▶ _Task item_: The entries below are to be reproduced exactly, with their pictures omitted.

Listed records below:

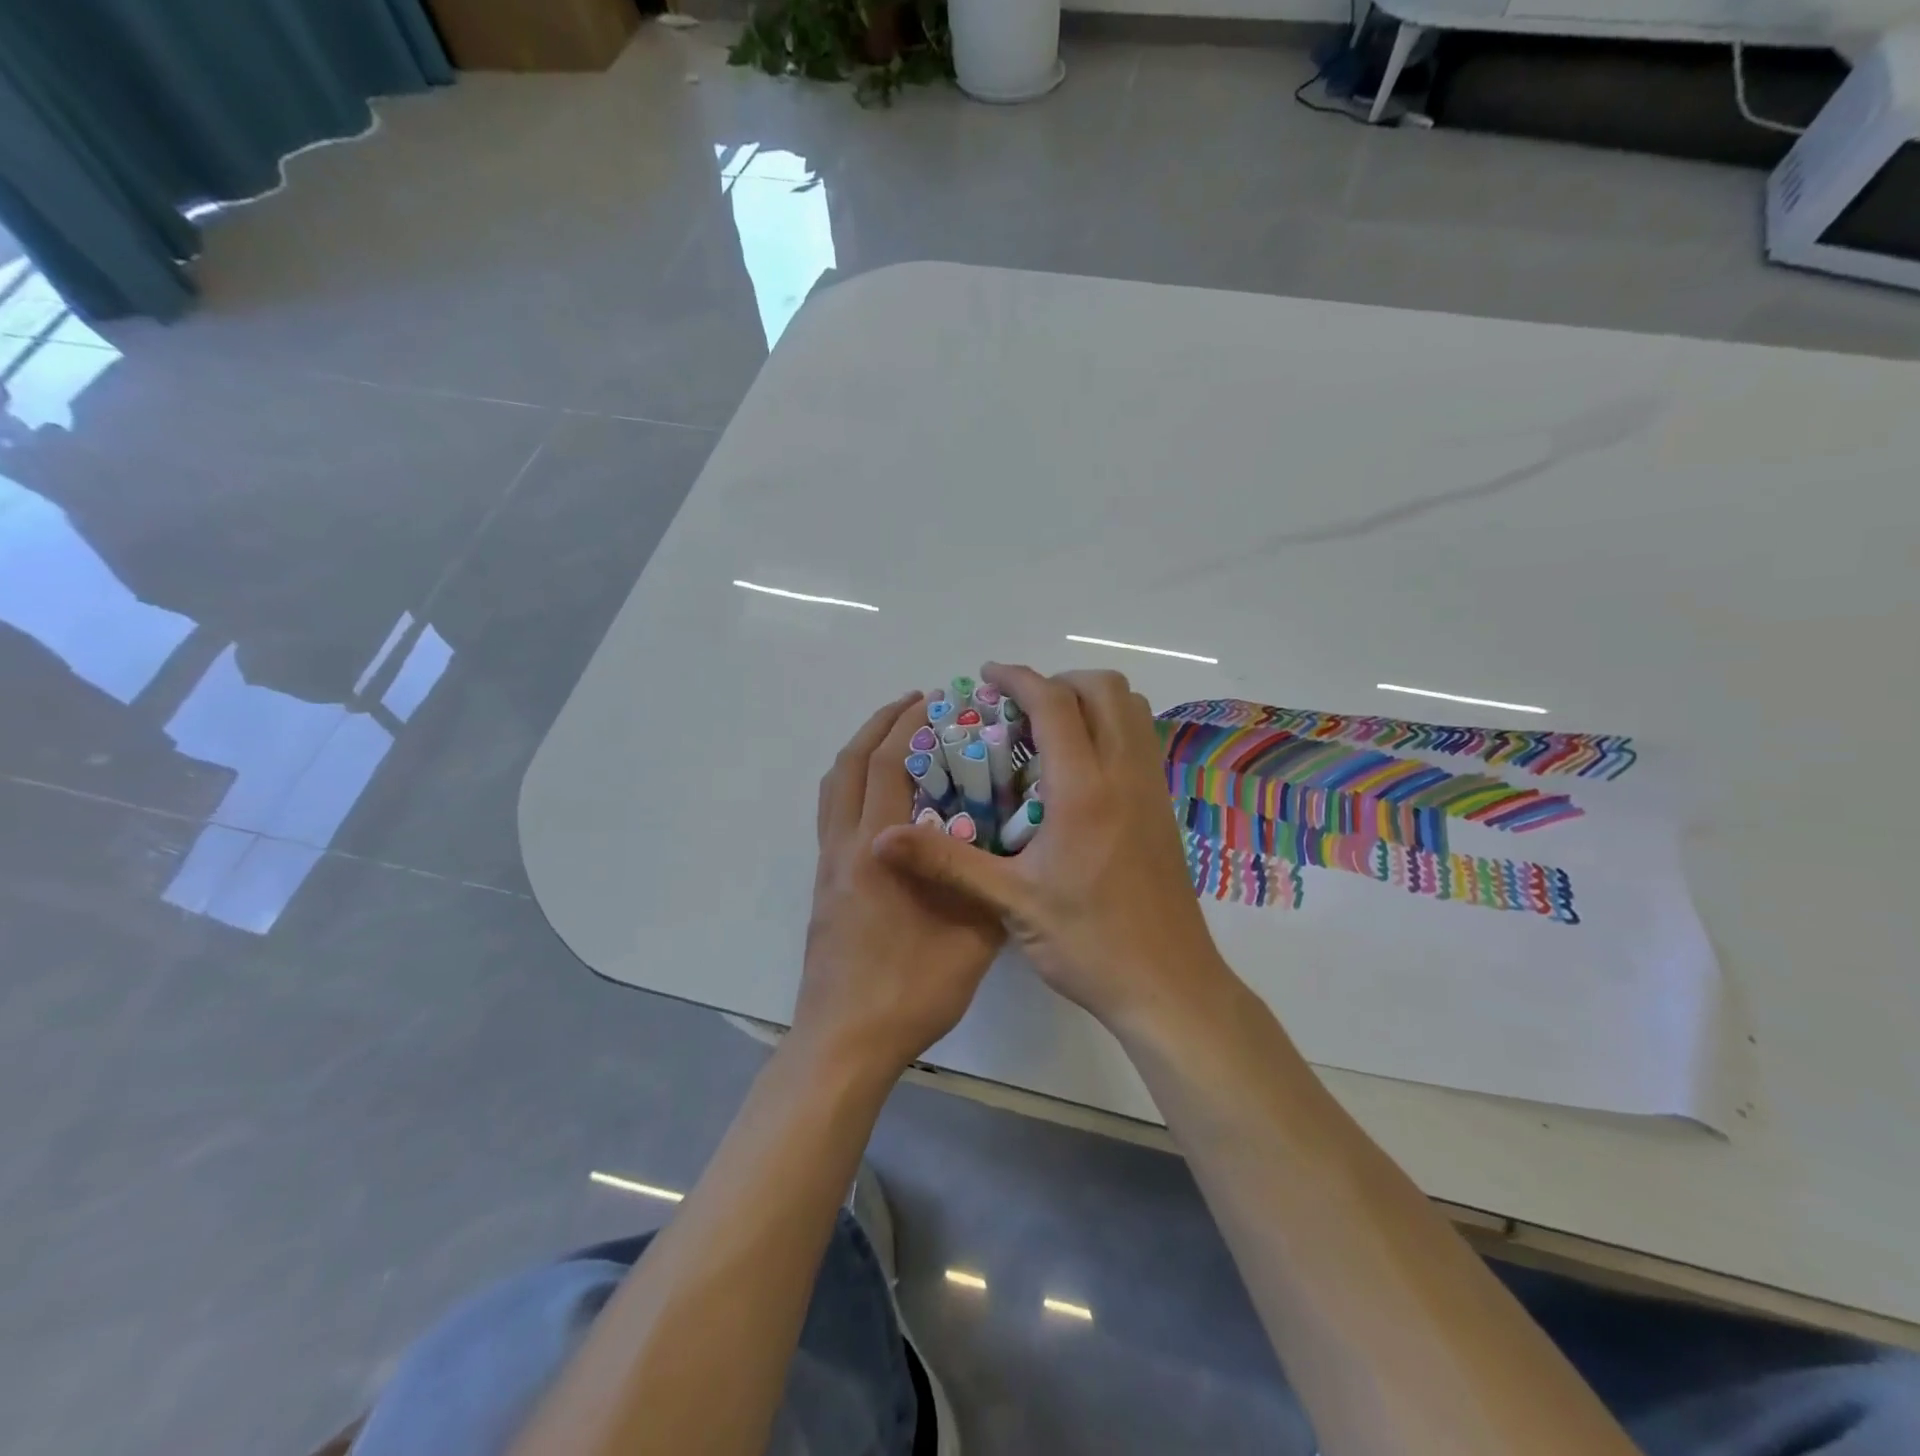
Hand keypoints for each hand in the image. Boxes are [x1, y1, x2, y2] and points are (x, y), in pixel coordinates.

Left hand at [792, 692, 1006, 1079]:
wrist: (846, 1041)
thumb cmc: (912, 989)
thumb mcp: (973, 937)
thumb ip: (988, 884)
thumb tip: (1010, 847)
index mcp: (881, 850)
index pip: (888, 766)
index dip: (909, 726)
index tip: (935, 702)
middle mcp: (846, 846)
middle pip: (852, 763)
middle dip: (882, 724)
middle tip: (916, 704)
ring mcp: (828, 866)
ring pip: (834, 786)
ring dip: (860, 749)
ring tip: (893, 735)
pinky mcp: (823, 885)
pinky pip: (831, 813)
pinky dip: (850, 783)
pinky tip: (878, 795)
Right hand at [875, 664, 1231, 1035]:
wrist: (1169, 987)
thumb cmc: (1089, 944)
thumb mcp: (1011, 904)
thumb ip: (946, 863)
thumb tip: (881, 839)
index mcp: (1084, 789)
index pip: (1054, 703)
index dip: (1017, 678)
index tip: (987, 676)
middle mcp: (1125, 775)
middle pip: (1104, 689)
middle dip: (1058, 681)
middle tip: (1018, 710)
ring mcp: (1152, 790)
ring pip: (1131, 710)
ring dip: (1089, 701)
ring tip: (1047, 732)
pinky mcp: (1164, 809)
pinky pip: (1140, 740)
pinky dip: (1109, 728)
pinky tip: (1077, 772)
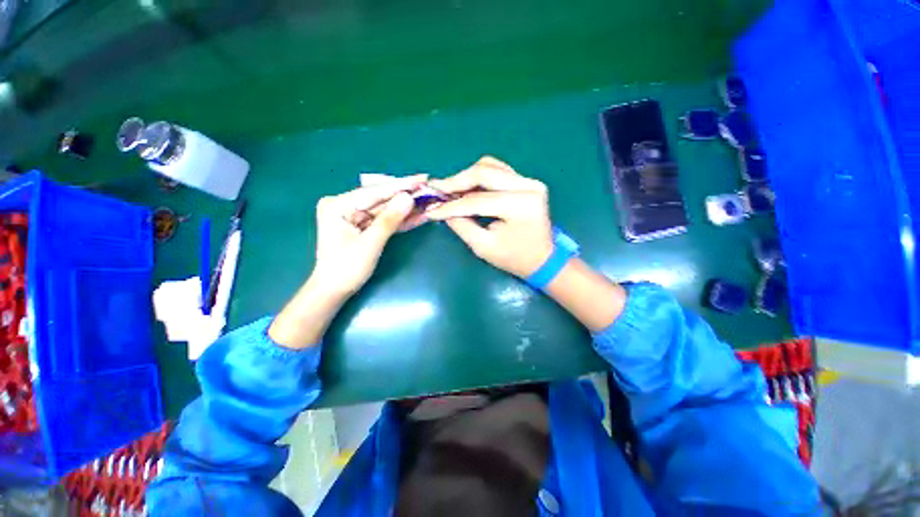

End of Listed records.

▶ _Result for this exercise_:
Hand keypoints for each hand in the image. Boxes are [x1, y1, x2, y2] and points are (x, y), in pixel coordinates.

Left hand at [792, 692, 1006, 1079]:
wrist: (846, 1041)
thumb cmc: (912, 989)
thumb mcp: (973, 937)
thumb ip: (988, 884)
thumb tip: (1010, 847)
index mcp: (881, 850)
index pip: (888, 766)
index dip: (909, 726)
index tip: (935, 702)
middle mcp: (846, 846)
middle pip: (852, 763)
middle dip: (882, 724)
middle tip: (916, 704)
ring mcp: (828, 866)
ring pip: (834, 786)
ring dip: (860, 749)
ring tip: (893, 735)
pinky mcp: (823, 885)
pinky pip: (831, 813)
pinky dip: (850, 783)
pinky tip: (878, 795)
Right hand at [875, 664, 1231, 1035]:
wrist: (1169, 987)
thumb cmc: (1089, 944)
thumb mcp: (1011, 904)
thumb ip: (946, 863)
thumb tip: (881, 839)
index mcp: (1084, 789)
index pip: (1054, 703)
index dip: (1017, 678)
index tip: (987, 676)
middle mcp: (1125, 775)
middle pip: (1104, 689)
middle dip: (1058, 681)
middle tip: (1018, 710)
ring mcp: (1152, 790)
ring pip: (1131, 710)
ring dip: (1089, 701)
ring tip: (1047, 732)
pinky mcp: (1164, 809)
pinky pip: (1140, 740)
pinky dip: (1109, 728)
pinky tip: (1077, 772)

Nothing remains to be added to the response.